Scientific classification
- Kingdom: Animalia
- Phylum: Chordata
- Class: Actinopterygii
- Order: Blenniiformes
- Family: Pomacentridae
- Genus: Stegastes
- Species: S. redemptus
- Binomial name: Stegastes redemptus (Heller & Snodgrass, 1903)
- Synonyms: Pomacentrus redemptus Heller & Snodgrass, 1903

= Stegastes redemptus =

- Authority: (Heller & Snodgrass, 1903)
- Conservation status: VU
- Synonyms: Pomacentrus redemptus Heller & Snodgrass, 1903

Species of fish

Stegastes redemptus, commonly known as the clarion major, clarion damselfish or clarion gregory, is a damselfish of the family Pomacentridae. It is native to the tropical eastern Pacific Ocean, its range extending from the Revillagigedo Islands to the coast of Baja California. It is found on rocky reefs at depths ranging from 1 to 15 m.

==Status==
Stegastes redemptus has a very small range and 95% of the population is estimated to be found in the waters around the Revillagigedo Islands, an area of less than 2000 km2. The trend in population is unknown, but the small area of occupancy makes it vulnerable to external events such as environmental changes.
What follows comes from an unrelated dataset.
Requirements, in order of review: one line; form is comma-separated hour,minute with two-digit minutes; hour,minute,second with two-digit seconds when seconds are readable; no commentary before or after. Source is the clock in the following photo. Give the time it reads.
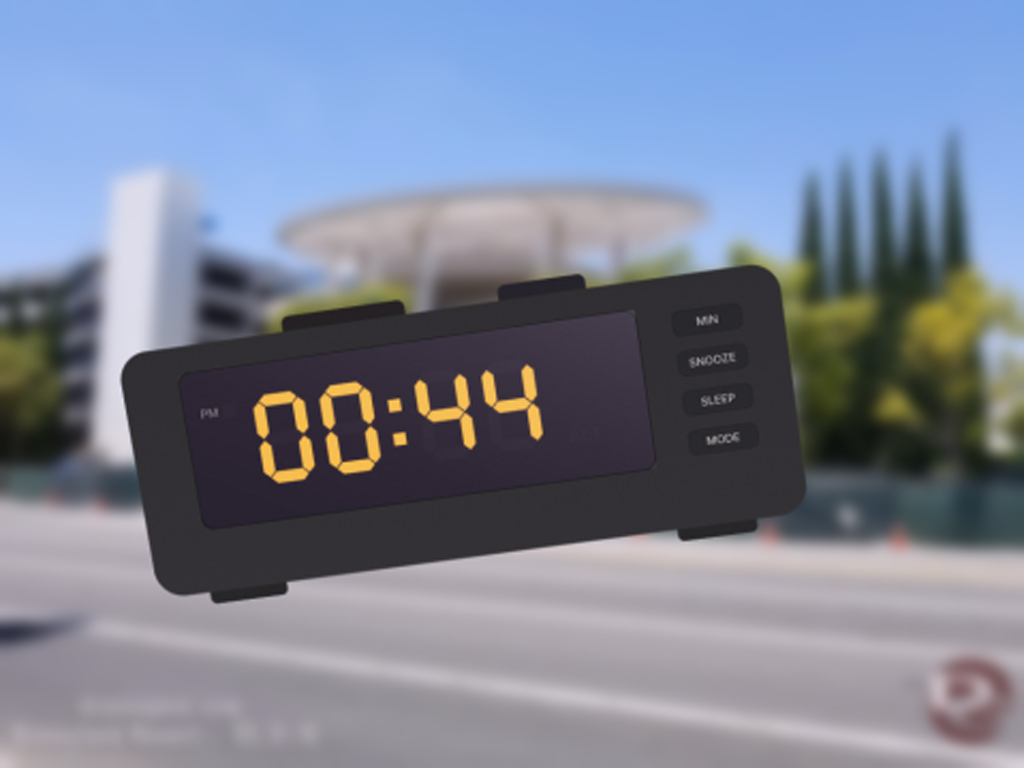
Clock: 0,44
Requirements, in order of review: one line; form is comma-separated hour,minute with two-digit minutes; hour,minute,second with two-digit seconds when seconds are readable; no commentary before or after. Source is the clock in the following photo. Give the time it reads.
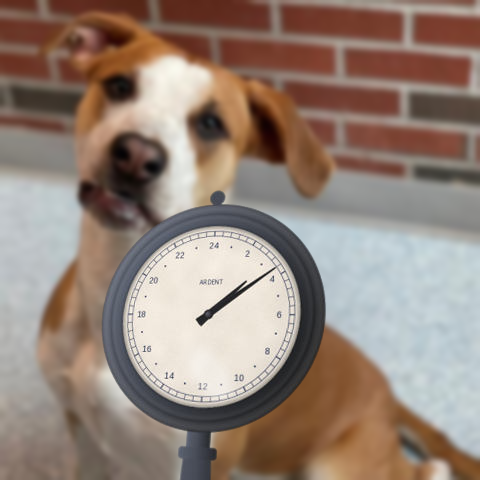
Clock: 3,09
El Niño events may cause the shallow waters in which it lives to become too warm and deficient in nutrients for extended periods which may threaten its survival. For these reasons, the IUCN has rated it as being "Vulnerable". No special conservation measures are in place but part of its range is within the Revillagigedo Islands Marine Protected Area.